REQUEST:
Please restate exactly what appears in the records below from the first line to the line where "eelt, groeit van binne" is, that line included.

=====

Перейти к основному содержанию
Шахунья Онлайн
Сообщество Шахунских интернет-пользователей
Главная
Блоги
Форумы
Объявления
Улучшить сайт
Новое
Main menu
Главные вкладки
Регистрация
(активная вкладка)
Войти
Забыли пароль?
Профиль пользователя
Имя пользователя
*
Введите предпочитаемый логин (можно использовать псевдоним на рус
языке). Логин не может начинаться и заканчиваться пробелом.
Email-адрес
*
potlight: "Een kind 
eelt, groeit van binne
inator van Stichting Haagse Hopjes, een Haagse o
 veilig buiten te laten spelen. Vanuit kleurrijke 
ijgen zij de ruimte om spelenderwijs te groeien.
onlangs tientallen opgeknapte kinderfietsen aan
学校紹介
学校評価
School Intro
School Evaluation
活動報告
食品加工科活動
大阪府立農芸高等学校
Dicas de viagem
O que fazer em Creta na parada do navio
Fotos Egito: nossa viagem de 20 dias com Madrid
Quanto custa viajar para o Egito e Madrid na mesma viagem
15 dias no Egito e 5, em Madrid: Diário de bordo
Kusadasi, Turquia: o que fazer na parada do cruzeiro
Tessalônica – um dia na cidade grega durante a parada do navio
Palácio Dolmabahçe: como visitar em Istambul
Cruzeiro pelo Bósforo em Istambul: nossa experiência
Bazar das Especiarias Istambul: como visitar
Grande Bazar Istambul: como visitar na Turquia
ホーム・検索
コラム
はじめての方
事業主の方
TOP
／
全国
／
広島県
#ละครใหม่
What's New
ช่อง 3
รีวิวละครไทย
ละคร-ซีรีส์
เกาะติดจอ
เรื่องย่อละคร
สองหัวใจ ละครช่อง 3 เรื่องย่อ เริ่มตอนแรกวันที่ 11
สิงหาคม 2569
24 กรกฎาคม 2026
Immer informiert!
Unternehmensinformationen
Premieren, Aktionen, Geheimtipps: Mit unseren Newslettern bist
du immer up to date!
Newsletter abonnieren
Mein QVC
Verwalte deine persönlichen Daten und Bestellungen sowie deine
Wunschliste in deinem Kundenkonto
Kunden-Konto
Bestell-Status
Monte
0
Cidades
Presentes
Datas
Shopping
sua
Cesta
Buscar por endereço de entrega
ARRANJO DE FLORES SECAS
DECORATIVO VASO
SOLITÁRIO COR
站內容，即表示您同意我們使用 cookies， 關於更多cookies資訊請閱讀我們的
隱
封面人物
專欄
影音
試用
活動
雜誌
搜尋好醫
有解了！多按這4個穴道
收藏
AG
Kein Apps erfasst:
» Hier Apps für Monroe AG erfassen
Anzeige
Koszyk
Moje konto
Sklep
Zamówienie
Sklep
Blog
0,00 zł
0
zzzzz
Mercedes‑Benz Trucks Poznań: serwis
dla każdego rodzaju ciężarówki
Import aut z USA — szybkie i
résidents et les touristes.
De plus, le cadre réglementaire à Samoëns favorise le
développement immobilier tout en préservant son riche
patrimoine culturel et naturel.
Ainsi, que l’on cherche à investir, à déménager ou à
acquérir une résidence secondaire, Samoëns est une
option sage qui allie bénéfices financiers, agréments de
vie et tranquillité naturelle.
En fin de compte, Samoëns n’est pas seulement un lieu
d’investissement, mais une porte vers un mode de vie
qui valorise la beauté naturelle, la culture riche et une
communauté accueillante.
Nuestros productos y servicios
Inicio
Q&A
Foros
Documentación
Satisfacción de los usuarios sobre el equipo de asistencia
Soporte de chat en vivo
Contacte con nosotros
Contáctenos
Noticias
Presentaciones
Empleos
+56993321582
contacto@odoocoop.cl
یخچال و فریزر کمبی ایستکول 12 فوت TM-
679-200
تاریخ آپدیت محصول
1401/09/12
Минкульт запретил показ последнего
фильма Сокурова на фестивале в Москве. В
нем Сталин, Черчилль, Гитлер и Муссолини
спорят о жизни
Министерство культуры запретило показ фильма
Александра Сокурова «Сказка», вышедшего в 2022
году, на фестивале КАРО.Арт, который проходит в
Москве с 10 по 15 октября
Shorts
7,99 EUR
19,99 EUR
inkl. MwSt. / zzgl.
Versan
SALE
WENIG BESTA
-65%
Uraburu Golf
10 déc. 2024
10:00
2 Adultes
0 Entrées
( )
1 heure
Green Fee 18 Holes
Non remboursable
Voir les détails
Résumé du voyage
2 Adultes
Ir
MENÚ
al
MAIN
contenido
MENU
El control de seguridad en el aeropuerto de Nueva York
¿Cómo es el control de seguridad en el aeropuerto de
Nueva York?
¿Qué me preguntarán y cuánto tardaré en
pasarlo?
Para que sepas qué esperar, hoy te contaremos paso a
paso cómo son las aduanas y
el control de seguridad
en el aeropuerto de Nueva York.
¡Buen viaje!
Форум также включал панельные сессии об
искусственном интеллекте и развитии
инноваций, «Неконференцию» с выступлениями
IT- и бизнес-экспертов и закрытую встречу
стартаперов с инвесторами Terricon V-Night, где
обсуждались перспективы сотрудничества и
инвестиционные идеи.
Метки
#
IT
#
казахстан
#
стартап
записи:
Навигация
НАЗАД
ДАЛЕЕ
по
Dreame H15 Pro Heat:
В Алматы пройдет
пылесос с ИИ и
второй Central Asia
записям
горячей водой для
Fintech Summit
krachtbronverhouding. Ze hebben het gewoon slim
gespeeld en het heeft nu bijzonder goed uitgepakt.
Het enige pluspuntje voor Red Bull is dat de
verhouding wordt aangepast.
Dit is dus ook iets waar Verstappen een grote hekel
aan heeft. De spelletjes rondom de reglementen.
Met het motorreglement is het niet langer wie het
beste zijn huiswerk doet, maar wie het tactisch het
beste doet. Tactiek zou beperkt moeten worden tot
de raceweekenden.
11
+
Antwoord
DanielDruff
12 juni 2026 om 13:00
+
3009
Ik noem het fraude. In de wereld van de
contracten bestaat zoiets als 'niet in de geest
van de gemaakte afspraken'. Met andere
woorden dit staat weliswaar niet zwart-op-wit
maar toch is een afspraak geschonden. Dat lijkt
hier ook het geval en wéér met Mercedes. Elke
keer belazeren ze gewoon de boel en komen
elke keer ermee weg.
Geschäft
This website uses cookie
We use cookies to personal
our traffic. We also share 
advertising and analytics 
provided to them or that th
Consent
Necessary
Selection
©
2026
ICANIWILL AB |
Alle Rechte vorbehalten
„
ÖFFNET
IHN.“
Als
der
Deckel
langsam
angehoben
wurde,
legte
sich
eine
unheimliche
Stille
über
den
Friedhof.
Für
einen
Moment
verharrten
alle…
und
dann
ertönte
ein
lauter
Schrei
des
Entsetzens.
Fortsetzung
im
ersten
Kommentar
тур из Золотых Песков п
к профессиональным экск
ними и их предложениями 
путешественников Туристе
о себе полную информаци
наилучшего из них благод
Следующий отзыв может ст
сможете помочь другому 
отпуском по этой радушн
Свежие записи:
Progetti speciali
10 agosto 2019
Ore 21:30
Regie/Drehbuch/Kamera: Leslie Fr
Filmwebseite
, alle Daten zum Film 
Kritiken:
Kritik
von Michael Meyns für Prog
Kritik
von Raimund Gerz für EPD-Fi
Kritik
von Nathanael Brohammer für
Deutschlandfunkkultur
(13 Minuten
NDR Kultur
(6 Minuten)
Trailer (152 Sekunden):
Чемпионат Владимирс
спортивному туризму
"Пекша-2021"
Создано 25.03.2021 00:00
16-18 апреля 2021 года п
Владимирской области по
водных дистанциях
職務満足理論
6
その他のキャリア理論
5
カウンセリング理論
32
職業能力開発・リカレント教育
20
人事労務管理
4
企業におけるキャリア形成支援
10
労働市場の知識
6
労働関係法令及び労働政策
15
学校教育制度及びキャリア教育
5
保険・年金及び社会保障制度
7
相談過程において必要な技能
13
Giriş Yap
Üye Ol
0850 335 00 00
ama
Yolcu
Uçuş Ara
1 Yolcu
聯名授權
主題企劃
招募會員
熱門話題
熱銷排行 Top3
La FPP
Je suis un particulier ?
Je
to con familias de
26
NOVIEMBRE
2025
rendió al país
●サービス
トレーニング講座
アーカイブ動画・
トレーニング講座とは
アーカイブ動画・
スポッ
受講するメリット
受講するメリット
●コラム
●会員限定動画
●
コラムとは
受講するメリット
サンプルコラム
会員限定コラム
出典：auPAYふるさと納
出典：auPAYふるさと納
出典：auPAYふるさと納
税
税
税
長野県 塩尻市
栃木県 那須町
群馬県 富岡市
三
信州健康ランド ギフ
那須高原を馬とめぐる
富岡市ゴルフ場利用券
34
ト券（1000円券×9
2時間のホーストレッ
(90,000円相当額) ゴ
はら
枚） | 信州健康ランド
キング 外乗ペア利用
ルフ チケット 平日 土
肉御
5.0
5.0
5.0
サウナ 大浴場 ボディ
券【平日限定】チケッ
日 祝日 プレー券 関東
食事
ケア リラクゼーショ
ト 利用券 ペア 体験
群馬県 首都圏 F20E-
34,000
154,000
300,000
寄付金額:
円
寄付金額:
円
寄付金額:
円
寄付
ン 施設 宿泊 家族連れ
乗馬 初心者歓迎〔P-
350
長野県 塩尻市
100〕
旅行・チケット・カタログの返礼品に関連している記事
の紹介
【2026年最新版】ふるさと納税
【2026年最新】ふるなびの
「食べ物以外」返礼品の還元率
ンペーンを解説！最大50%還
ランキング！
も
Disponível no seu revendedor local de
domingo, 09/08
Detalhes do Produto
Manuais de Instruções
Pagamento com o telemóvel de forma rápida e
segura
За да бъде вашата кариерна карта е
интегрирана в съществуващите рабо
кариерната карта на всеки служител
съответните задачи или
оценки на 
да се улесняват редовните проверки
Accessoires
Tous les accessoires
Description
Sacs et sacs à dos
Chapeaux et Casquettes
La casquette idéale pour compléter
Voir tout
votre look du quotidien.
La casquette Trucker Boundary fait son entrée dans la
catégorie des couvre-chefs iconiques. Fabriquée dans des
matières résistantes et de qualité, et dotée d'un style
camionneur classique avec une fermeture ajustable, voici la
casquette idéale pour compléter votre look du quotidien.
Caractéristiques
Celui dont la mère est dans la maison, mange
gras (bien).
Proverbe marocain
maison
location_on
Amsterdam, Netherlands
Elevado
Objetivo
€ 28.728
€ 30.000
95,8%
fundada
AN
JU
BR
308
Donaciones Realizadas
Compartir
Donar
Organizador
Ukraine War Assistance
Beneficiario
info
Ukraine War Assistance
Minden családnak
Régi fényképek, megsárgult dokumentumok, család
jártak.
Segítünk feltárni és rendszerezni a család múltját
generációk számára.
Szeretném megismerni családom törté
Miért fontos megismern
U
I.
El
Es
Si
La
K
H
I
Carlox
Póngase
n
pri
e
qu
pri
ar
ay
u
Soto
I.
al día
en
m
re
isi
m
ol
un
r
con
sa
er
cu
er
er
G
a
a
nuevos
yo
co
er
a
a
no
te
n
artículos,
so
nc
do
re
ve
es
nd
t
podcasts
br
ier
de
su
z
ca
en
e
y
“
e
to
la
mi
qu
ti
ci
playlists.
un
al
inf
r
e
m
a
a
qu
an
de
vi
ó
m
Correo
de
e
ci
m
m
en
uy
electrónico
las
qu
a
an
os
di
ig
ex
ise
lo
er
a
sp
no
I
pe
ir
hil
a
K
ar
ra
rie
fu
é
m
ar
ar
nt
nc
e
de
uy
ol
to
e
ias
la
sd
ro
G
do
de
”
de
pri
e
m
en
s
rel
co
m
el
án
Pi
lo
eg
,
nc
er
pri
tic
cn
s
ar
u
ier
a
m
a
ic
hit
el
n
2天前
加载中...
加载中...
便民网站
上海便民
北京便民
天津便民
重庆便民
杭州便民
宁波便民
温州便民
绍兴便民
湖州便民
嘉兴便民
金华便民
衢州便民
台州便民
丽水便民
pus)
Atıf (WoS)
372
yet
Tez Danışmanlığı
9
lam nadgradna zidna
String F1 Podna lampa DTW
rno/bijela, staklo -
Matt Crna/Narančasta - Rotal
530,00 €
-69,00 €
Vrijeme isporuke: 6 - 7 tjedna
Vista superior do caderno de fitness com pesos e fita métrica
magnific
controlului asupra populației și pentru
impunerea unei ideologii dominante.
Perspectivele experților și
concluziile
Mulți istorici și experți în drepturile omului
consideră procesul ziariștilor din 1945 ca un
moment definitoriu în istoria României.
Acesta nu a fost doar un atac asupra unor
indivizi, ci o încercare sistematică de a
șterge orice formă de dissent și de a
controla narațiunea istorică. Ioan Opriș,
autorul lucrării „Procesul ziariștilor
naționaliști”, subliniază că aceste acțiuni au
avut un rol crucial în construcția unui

=====

ANSWER SECTION:
Перейти к основному содержанию
Шахунья Онлайн
Сообщество Шахунских интернет-пользователей
Главная
Блоги
Форумы
Объявления
Улучшить сайт
Новое
Main menu
Главные вкладки
Регистрация
(активная вкладка)
Войти
Забыли пароль?
Профиль пользователя
Имя пользователя
*
Введите предпочитаемый логин (можно использовать псевдоним на рус
языке). Логин не может начинаться и заканчиваться пробелом.
Email-адрес
*
potlight: "Een kind 
eelt, groeit van binne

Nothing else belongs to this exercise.